Jens Tolckmitt, VDP: Overall, we expect an increase in overall issuance to around €57bn, of which mortgage Pfandbriefe will account for €43bn. That’s more than redemptions and that is new. The other thing that is new is that last year, and likely also this year, we are meeting or even exceeding the expectations we had at the beginning of the year.
Over the last few years, we have had an actual turnout that was less than was expected or planned at the beginning of the year. That changed last year and is quite positive, as overall Pfandbrief volume is now stabilising as a consequence of that.
Frank Will, ECBC: 80% of redemptions in the Pfandbrief market are in the first half of the year. If you are an issuer thinking about timing and you see a risk that the ECB might slow down its purchases, maybe you are better off trying to be more active in the first half than the second half of the year.
One of the reasons we saw more issuance last year was that some issuers pre-funded and said: “let’s be on the safe side”. Maybe the new-issue premiums will be slightly lower in May/June but we are concerned that spread levels could be wider.
In general for the overall covered bond market, we would expect that a lot of issuers will try not to gamble and leave it to September, October or November, hoping that the ECB is still buying big size. Many will probably try to get a large part of their funding done in the first half. So we expect more issuance in the first half than the second.
IFR: Jörg, in terms of 2016 what lies ahead for you as an issuer? How are you viewing the currency issue? Is there still a role for registered issuance (private placements, Namenspfandbriefe) in your overall funding mix?

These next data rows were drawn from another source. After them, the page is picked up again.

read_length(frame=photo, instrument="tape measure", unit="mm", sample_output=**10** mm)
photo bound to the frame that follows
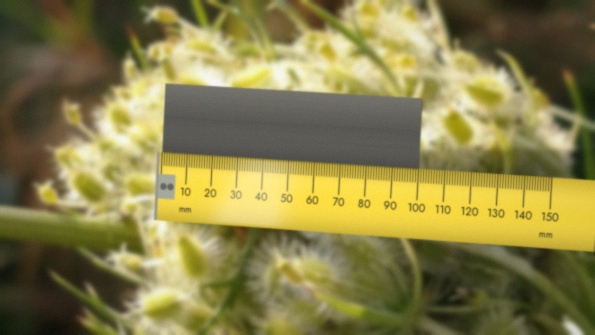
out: **100** mm
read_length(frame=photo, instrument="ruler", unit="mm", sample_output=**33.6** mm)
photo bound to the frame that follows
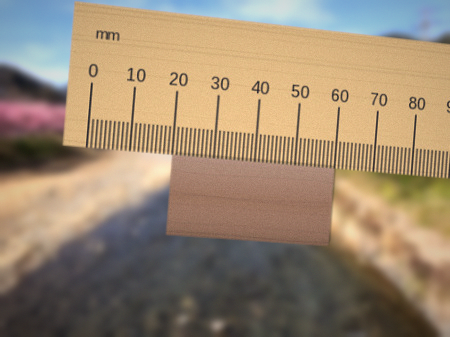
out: **40** mm
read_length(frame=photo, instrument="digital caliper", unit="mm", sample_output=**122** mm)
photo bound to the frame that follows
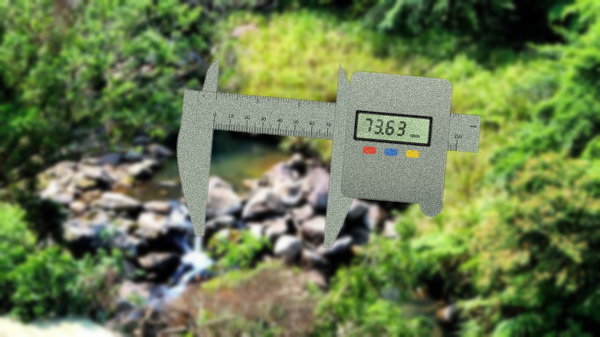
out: **73.63** mm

Jörg Huber, LBBW: Our covered bond requirement is in the region of €5bn and about 75% to 80% will come in benchmark format. Private placements are in our portfolio but as I mentioned earlier, things have changed on the Pfandbrief side due to the very low interest-rate environment. The domestic investor base that bought about 80% of our issuance every year is not there at all at these low levels.
That means even with a registered transaction you can’t get their interest. Also, a lot of investors have different requirements. They need more liquidity so we will see the trend which we already saw last year of our issuance continuing more in benchmark format than in private placement format. Pfandbrief private placements won’t go away completely but we will focus much more on benchmark transactions.
At the lower maturities, out to three/four years, it is not really possible to issue in euro-denominated format because you would need to offer negative yields and you can’t sell Pfandbriefe at negative yields. When it comes to these kinds of maturities, we will definitely look at the possibilities to issue in other currencies and predominantly in US dollars.
There, our investors – even our traditional German investors – can get yield pick-up with quite a stable currency environment. This is a route we are certainly focusing on this year.
IFR: Götz, can you take us through your requirements for the year and your thoughts as to where and how that gets executed?
Götz Michl, Deutsche Pfandbriefbank: It’s quite similar. Like Jörg said, Namenspfandbriefe are much less important than in previous years. We, too, focus on benchmarks and of course look at foreign currencies. With funding plans, we have to see during the year what the repayments on the assets side are. On the commercial mortgage side, we have experienced early pre-payments. Obviously if a borrower sells a property the asset is not on the balance sheet any more but the funding is still there.
Our overall funding naturally depends on what the assets side is doing. In 2014, pbb´s new business stood at €10.4bn; after nine months of 2015 the bank almost reached €9bn. These figures obviously aren´t automatically reflected in new funding because we have amortisations on the balance sheet, and pre-payments on the assets side are stronger than the melt-down on the liabilities side. So we always need to look at the net growth of the balance.